Opposition to this view came early on. Romantic thinkers in eighteenth- and early-nineteenth-century Germany resisted the imperial designs of France in the cultural sphere, even as Prussian troops fought Napoleon’s army. France, to German Romantics, represented the aggressive, expanding City, driven by its false, rationalist, metropolitan ways. Germany was the countryside of poets, artisans, and peasants. The work of Johann Gottfried von Herder (1744 -1803), for example, shows this juxtaposition clearly. Herder was a keen folklorist who believed that nations were organic communities, which had evolved like trees, rooted in native soil. Languages and cultures contained a spirit, unique to each community.
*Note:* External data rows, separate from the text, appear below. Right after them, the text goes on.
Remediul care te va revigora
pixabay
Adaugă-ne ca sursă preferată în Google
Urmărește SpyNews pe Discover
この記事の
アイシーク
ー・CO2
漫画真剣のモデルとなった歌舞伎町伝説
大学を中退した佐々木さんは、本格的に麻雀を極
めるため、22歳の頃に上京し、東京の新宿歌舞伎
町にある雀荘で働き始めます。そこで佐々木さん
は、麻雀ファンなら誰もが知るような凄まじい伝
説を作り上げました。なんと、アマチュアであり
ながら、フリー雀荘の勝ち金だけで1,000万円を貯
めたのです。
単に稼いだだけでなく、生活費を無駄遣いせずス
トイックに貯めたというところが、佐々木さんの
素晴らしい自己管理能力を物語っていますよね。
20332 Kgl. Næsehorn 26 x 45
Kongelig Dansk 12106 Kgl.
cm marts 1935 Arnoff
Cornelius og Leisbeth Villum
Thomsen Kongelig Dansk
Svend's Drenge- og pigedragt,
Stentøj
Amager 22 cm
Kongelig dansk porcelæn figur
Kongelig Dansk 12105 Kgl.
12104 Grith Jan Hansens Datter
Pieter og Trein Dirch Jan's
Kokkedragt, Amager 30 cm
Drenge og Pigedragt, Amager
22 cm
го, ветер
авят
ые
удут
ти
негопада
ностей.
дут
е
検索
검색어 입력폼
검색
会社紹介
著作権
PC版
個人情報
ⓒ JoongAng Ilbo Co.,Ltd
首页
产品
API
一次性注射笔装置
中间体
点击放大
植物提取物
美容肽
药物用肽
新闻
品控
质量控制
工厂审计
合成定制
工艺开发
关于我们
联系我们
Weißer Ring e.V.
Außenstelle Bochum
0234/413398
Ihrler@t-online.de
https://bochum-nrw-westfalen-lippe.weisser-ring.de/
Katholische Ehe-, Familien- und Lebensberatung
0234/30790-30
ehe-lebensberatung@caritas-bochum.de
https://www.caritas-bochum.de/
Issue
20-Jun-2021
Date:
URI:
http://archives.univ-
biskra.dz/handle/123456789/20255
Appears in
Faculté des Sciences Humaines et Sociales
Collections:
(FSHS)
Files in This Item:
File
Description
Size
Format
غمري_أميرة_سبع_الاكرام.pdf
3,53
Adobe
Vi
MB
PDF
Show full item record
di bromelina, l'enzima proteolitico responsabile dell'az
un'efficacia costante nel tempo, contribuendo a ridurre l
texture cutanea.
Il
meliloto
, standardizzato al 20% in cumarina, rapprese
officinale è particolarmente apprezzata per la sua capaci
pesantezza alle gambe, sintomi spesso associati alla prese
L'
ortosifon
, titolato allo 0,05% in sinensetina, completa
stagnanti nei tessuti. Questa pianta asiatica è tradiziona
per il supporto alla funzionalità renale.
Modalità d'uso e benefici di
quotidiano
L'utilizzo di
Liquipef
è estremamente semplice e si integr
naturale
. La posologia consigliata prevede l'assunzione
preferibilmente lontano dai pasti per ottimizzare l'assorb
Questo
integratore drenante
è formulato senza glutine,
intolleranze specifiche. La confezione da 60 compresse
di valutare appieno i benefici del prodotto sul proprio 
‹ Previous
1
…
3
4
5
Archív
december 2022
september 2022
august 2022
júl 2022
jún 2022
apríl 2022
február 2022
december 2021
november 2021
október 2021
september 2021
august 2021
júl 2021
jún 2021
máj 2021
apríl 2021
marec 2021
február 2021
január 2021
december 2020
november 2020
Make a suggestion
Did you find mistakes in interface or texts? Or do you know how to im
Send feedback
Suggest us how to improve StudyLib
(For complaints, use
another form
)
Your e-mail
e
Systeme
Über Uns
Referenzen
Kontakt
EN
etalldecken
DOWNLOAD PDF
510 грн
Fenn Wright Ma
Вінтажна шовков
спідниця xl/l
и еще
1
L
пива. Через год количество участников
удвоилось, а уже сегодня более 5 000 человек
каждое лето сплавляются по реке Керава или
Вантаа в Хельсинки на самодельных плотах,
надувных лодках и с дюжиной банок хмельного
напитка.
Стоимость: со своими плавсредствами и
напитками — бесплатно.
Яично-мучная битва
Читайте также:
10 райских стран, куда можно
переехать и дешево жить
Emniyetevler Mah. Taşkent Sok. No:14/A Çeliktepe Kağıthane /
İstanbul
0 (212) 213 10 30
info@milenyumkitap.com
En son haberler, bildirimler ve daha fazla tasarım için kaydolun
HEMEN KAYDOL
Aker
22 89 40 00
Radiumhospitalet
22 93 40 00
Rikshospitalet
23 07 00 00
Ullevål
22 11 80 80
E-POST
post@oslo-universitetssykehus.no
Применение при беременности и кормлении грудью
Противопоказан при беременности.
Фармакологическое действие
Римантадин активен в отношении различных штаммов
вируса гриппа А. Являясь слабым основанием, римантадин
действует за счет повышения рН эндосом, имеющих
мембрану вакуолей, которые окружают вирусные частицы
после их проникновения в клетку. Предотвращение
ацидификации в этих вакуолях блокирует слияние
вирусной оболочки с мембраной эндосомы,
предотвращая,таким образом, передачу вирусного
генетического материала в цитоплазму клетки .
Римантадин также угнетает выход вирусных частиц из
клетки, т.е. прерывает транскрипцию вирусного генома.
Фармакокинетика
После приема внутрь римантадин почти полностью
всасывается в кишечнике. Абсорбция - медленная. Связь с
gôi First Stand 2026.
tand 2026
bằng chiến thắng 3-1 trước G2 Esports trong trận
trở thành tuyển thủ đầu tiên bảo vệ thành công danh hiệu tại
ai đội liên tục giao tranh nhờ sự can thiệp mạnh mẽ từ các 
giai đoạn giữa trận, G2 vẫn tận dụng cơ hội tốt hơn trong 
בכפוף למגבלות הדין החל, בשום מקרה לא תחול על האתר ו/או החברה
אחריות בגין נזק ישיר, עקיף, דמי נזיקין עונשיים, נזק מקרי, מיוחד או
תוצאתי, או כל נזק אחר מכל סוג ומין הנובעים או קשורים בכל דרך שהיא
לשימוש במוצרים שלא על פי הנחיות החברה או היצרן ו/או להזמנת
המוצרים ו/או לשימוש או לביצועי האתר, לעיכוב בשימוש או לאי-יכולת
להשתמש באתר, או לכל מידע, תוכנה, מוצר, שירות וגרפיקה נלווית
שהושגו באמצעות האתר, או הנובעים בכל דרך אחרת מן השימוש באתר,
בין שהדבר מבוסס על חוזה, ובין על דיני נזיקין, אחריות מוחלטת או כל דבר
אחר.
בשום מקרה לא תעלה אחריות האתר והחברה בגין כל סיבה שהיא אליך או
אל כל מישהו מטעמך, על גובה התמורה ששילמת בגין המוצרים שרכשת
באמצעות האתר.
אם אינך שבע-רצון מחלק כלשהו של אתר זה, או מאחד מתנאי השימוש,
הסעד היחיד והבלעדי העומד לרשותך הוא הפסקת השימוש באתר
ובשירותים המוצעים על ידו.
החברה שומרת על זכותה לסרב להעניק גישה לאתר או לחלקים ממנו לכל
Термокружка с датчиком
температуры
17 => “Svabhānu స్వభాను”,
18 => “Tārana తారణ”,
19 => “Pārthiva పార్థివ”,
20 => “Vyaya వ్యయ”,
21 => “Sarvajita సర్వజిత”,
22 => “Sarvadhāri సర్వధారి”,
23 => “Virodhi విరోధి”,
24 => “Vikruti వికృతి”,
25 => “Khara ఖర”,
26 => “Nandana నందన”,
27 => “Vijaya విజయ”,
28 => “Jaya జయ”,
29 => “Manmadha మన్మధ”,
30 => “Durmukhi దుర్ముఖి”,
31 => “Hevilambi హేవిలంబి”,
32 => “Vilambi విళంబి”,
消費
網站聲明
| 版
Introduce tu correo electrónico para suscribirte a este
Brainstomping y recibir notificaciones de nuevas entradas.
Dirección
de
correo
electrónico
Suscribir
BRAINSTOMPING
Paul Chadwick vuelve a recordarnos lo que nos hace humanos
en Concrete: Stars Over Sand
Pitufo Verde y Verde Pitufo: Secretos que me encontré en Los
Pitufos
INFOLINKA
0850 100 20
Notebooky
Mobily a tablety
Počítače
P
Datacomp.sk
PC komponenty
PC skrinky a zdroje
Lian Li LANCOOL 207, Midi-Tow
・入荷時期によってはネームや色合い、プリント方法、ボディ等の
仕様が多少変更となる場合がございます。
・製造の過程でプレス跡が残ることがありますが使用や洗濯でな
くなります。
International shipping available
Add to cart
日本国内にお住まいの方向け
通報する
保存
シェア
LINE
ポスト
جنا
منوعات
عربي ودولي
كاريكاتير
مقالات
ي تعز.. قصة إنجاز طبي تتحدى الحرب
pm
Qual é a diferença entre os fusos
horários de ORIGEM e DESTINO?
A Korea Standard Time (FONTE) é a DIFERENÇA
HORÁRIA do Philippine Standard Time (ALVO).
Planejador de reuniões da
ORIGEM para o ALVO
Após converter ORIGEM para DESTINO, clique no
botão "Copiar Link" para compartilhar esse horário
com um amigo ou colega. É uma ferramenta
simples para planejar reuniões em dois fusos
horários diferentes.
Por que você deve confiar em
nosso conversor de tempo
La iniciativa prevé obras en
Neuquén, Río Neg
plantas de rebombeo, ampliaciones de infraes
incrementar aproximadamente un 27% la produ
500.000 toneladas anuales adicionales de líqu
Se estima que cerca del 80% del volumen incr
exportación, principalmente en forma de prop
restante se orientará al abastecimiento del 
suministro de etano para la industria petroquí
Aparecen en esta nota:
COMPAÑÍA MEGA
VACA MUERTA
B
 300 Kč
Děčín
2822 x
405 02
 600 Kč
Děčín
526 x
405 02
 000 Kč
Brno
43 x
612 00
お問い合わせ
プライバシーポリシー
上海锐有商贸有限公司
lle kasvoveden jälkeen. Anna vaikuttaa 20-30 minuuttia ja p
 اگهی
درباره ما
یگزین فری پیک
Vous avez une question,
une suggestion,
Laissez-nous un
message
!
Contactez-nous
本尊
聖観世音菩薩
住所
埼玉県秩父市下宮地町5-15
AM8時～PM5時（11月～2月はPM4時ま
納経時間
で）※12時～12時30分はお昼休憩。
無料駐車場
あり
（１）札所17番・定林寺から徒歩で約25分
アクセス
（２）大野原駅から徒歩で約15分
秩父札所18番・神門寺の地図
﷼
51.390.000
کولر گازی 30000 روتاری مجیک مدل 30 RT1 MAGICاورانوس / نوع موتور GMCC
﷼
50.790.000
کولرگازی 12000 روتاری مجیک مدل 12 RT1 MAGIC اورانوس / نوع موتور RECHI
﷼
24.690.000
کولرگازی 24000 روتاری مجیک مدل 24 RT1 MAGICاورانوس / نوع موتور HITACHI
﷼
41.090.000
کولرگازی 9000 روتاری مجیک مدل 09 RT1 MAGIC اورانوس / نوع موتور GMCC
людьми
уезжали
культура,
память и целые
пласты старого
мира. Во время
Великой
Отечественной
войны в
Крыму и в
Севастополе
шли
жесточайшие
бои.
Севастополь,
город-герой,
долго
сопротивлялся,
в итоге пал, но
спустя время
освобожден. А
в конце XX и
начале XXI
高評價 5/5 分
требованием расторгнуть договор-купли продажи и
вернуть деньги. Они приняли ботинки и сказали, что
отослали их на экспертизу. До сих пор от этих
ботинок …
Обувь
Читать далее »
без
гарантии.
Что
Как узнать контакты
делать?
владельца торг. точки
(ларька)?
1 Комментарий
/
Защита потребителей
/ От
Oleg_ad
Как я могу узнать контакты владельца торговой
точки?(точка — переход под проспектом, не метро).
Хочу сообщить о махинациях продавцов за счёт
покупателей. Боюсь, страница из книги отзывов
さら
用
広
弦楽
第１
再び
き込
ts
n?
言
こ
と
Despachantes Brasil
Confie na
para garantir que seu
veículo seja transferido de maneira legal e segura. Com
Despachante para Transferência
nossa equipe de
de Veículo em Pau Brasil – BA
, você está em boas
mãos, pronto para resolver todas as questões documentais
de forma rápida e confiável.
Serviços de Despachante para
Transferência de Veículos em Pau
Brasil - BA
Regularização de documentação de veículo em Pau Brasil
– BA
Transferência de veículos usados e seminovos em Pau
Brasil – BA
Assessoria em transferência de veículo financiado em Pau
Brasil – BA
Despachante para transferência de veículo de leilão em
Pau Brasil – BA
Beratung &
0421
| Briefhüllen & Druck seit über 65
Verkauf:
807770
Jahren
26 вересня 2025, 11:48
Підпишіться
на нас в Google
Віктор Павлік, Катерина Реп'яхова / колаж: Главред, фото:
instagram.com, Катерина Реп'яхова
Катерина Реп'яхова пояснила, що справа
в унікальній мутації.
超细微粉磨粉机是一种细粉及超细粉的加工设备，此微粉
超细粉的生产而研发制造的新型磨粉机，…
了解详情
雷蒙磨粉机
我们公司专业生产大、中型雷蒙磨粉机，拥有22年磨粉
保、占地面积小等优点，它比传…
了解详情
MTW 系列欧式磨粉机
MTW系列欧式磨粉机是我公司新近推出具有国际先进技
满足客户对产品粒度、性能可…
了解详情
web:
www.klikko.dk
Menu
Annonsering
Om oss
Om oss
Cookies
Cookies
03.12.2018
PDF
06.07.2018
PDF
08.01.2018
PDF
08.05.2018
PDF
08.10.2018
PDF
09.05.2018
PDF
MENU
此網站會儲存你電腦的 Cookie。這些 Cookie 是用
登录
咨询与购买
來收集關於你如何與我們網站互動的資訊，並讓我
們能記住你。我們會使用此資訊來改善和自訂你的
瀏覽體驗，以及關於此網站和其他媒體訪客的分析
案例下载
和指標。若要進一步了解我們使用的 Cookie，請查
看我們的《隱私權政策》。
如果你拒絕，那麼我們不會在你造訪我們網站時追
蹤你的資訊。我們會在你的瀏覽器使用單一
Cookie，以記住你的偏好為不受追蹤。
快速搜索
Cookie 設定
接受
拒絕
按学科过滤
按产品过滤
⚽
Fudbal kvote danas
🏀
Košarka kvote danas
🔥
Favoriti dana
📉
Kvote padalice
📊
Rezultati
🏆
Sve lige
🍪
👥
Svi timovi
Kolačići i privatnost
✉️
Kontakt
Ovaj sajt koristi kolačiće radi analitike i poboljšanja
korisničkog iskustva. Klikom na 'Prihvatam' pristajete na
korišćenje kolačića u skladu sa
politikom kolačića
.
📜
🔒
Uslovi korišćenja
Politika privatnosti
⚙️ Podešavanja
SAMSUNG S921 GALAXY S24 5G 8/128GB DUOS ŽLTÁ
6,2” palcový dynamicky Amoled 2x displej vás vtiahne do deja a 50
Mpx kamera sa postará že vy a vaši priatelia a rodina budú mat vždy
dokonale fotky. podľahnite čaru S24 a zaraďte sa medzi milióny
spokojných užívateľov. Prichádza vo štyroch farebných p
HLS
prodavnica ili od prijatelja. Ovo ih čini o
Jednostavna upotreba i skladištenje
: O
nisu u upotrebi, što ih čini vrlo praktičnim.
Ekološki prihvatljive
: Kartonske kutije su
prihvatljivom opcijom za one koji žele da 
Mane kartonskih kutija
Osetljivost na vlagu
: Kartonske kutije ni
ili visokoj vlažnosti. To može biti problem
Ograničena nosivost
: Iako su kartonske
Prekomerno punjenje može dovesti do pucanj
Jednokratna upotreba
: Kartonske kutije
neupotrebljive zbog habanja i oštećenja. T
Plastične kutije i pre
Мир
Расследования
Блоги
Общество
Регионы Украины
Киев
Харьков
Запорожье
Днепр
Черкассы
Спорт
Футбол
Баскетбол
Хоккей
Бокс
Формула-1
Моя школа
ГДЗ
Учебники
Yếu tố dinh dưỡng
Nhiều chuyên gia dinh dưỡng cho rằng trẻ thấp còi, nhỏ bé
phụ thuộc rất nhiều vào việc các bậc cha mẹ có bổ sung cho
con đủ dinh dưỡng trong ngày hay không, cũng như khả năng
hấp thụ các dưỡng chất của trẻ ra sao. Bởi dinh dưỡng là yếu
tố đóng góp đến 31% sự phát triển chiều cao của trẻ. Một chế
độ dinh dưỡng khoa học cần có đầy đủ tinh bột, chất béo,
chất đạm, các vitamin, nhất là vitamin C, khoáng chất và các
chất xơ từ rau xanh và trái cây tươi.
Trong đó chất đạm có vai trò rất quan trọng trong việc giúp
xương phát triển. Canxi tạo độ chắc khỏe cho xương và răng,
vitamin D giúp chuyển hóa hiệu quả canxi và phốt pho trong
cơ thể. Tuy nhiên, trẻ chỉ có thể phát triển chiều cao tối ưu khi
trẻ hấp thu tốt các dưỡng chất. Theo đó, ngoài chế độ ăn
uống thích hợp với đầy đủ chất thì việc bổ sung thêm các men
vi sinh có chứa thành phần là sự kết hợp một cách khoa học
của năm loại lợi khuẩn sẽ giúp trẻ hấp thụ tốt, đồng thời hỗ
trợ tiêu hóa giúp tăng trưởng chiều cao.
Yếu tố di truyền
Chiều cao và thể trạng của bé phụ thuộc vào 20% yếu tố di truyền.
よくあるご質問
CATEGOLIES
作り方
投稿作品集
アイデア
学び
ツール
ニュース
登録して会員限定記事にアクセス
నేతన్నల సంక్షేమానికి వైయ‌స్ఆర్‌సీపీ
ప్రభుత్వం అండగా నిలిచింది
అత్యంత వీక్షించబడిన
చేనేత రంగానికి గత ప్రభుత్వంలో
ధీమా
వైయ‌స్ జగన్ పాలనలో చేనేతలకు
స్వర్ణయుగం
Embedded in these communities, their languages, and the Volksgeist that gave them life were ancient wisdoms and warm human virtues. Unfortunately, however, “the cold European world” was frozen by “philosophy,” meaning French philosophy with its claims to universal reason.
Coupled to this cold philosophy, like a malignant twin, was the ruthless European trading system, which brought death and destruction to warm cultures on three continents. Herder was a typical “Orientalist,” as defined by modern anticolonial critics, in that he projected an exclusive, unchanging view onto the world outside Europe. Not for him the virtues of “hybridity” or “multiculturalism.” He saw most people in the tropical zones as “nature’s children,” who were still blessed with simple, childlike reverence for god-kings and despotic wise men. But he did not say these things to promote the white man’s duty to educate the benighted natives. On the contrary, he was violently opposed to imperialism or indeed any claim to universal wisdom. Compared with cold rational Europe, nature’s children were better off, purer, more authentic. It was an arrogant mistake to think all men should be free, since our supposed freedoms led only to inhumanity and sterile materialism.